The Impossible is based on the true story of the Alvaraz family and their incredible struggle to survive the Tsunami which devastated Thailand in 2004. Though the family’s nationality has been changed from Spanish to British the film is apparently a credible recreation of events. Ewan McGregor and Naomi Watts play parents whose career worries fade into insignificance when they are separated from each other by the disaster. Henry (McGregor) is left with two of their boys, while eldest son Lucas (Tom Holland) is swept away with Maria (Watts).
Director Juan Antonio Bayano made his feature debut with the creepy horror film The Orphanage (2007) and you can see the influence of that genre here. Bayano builds tension with close-ups of everyday objects being used (a juice blender, a ball bouncing) that coupled together with the ominous music seem to act as portents. The first act makes it very clear the devastating the effects of the Tsunami hitting the resort and the sound design department captures every crunching noise as trees are snapped like twigs, buildings demolished, and people dragged underwater. Camerawork is often handheld and used to disorient the viewer.
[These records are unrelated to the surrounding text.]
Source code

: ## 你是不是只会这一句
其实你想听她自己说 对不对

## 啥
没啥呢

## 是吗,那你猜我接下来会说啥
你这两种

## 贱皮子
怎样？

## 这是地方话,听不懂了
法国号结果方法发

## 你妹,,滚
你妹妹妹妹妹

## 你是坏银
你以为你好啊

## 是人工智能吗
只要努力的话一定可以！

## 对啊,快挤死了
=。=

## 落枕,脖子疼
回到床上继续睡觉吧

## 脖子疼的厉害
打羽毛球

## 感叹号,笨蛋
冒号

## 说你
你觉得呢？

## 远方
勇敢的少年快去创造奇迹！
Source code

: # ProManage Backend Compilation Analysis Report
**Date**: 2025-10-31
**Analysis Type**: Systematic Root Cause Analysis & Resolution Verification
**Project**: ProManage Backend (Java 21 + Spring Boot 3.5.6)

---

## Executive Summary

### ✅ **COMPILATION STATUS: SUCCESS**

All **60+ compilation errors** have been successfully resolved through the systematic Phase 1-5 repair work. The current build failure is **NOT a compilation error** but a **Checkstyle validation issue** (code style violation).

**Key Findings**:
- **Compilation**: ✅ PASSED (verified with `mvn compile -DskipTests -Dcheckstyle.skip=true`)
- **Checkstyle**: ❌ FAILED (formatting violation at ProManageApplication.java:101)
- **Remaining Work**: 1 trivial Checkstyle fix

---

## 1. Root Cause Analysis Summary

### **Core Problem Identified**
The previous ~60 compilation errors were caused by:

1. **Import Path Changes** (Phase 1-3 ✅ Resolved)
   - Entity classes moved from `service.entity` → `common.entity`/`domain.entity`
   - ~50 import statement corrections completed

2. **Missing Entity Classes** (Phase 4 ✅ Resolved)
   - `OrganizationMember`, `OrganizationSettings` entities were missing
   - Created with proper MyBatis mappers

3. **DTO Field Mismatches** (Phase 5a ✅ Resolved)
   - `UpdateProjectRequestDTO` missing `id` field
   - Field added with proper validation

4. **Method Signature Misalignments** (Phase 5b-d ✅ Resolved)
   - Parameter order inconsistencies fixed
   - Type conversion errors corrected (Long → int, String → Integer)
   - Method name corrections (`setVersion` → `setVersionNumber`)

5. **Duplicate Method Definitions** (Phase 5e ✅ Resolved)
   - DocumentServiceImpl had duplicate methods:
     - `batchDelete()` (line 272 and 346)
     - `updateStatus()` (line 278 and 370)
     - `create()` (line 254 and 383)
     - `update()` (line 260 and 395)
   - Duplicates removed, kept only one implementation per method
It would be unfair to reveal any more except to say after this powerful opening sequence the film becomes a journey through a ruined landscape as the survivors come together and try to find their own folk. While Watts received an Oscar nomination for her performance and McGregor also impresses young Tom Holland steals the film as the resourceful Lucas. There is also a striking but all too brief appearance from Geraldine Chaplin as a kindly stranger. The Impossible is a powerful but ultimately rewarding viewing experience.